● **SELECTED EXCERPT**:
....................
1) Benchmark for RDF data backends, including benchmarks for data ingestion, data storage and querying which all measure how fast and correctly systems deal with streams of data at industrial scales;
2) Benchmarks for knowledge extraction
3) Entity matching and linking benchmarks
The innovation behind the solutions generated by this project is underpinned by the 28 HOBBIT publications which have already been accepted at high-ranking conferences.
HOBBIT has collaborated and is collaborating with a large number of related research projects (e.g. BigDataEurope, BigDataOcean, SLIPO, SAKE, GEISER, etc.). The project aims to support the benchmarking efforts carried out in these projects through the HOBBIT platform. The expected societal impact of the project is mainly in the support of the development of more efficient Big Data Processing platforms to address societal challenges such as energy and transport.
....................
Structure-from-motion data
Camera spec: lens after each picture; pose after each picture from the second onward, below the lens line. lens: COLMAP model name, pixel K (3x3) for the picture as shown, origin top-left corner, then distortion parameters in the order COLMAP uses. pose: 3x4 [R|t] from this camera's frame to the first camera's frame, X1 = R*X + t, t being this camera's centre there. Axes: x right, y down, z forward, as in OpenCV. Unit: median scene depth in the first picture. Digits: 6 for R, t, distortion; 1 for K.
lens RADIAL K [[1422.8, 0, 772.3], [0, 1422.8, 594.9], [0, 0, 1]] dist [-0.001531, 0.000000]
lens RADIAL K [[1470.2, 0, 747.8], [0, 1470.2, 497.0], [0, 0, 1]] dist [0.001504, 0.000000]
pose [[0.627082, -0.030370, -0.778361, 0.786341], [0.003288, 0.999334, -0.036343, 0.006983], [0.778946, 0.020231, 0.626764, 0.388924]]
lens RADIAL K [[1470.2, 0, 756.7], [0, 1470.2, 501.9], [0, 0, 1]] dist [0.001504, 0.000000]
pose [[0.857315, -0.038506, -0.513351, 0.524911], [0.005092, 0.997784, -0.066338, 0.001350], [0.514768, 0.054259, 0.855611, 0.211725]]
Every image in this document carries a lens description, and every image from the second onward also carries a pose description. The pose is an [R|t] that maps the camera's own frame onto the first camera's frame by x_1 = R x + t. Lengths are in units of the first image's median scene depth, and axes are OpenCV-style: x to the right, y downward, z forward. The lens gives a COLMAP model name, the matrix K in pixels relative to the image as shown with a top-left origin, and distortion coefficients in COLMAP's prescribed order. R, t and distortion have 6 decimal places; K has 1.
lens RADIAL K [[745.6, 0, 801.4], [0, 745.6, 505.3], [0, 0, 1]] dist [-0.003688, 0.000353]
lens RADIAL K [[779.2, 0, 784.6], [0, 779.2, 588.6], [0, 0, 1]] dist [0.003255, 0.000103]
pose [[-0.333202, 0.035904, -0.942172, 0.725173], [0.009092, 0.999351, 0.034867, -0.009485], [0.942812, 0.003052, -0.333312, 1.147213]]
....................
● **WHAT IS EXPECTED**:
Decide whether each statement below agrees with the HOBBIT project excerpt, answering yes or no and quoting the deciding words. (a) The project's innovation rests on 28 HOBBIT publications accepted at high-ranking conferences. (b) The benchmarks for RDF data backends measure only how fast systems deal with streams of data. (c) The project's expected societal impact lies mainly in founding new energy and transport companies.

● **TASK OUTPUT**:
(a) Yes: "underpinned by the 28 HOBBIT publications which have already been accepted at high-ranking conferences."
(b) No: "measure how fast and correctly systems deal with streams of data at industrial scales."
(c) No: "mainly in the support of the development of more efficient Big Data Processing platforms to address societal challenges such as energy and transport."